== REQUIREMENT ==
Copy every line of the entries below, keeping each description and person box unchanged, but adjust every number in the keypoint triples (x, y and depth alike) by adding -124. Leave out the pictures.

== EXCERPTED RECORDS ==
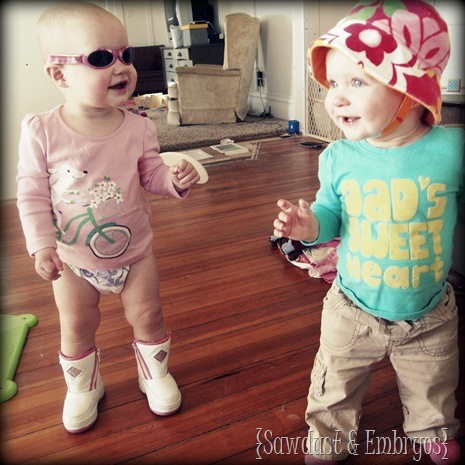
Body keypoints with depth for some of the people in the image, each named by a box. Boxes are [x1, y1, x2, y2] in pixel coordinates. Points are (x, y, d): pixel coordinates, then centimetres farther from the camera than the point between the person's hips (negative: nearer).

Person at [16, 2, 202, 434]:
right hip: (72, 260, 0)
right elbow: (32, 194, -12)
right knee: (76, 326, 14)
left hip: (134, 252, 1)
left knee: (147, 316, 11)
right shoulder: (41, 131, -17)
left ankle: (155, 374, 40)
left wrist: (175, 178, -23)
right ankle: (83, 387, 41)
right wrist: (41, 245, -19)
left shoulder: (138, 128, -12)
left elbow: (151, 176, -2)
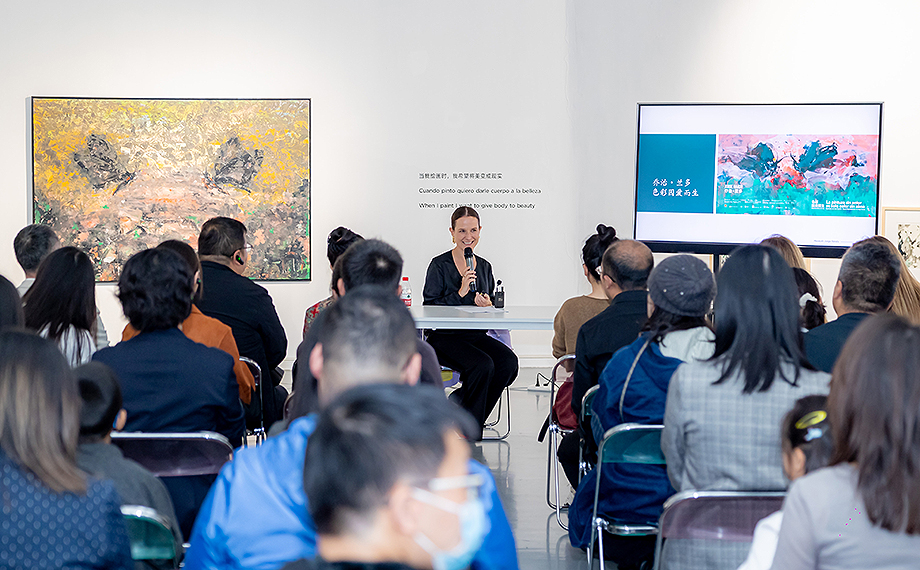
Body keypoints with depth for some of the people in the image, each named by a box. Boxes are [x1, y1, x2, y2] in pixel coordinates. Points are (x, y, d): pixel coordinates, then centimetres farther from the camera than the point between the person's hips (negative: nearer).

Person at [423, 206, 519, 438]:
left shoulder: (484, 267, 13)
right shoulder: (439, 265, -2)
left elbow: (491, 305, 19)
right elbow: (429, 308, -8)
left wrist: (488, 305, -5)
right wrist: (460, 294, -18)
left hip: (477, 335, 5)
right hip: (445, 337, -5)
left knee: (509, 362, -23)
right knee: (483, 365, -31)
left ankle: (458, 402, -3)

== RESPONSE AREA ==
Body keypoints with depth for some of the people in the image, each named by a box. Boxes are [x1, y1, x2, y2] in pixel coordinates. Points are (x, y, d): pixel coordinates, then centimetres farther from the camera than the point between the person's hips (negative: nearer).

Person at [16, 2, 202, 434]:
right hip: (-52, 136, -124)
right elbow: (-92, 70, -136)
right knee: (-48, 202, -110)
left hip: (10, 128, -123)
left knee: (23, 192, -113)
right shoulder: (-83, 7, -141)
left ankle: (31, 250, -84)
left wrist: (51, 54, -147)
right ankle: (-41, 263, -83)
right wrist: (-83, 121, -143)
left shoulder: (14, 4, -136)
left elbow: (27, 52, -126)
Body keypoints with depth for some of the people in the image, each named by a box. Boxes are [x1, y1, x2, y2] in pixel coordinates. Points are (x, y, d): pixel coordinates, then centimetres farther from the camera than the point between the person's hips (negative: nearer).

Person at [423, 206, 519, 438]:
left shoulder: (360, 143, -111)
right shoulder: (315, 141, -126)
left elbow: (367, 181, -105)
right elbow: (305, 184, -132)
left wrist: (364, 181, -129)
right wrist: (336, 170, -142)
left hip: (353, 211, -119)
right hip: (321, 213, -129)
left knee: (385, 238, -147)
right knee: (359, 241, -155)
left ankle: (334, 278, -127)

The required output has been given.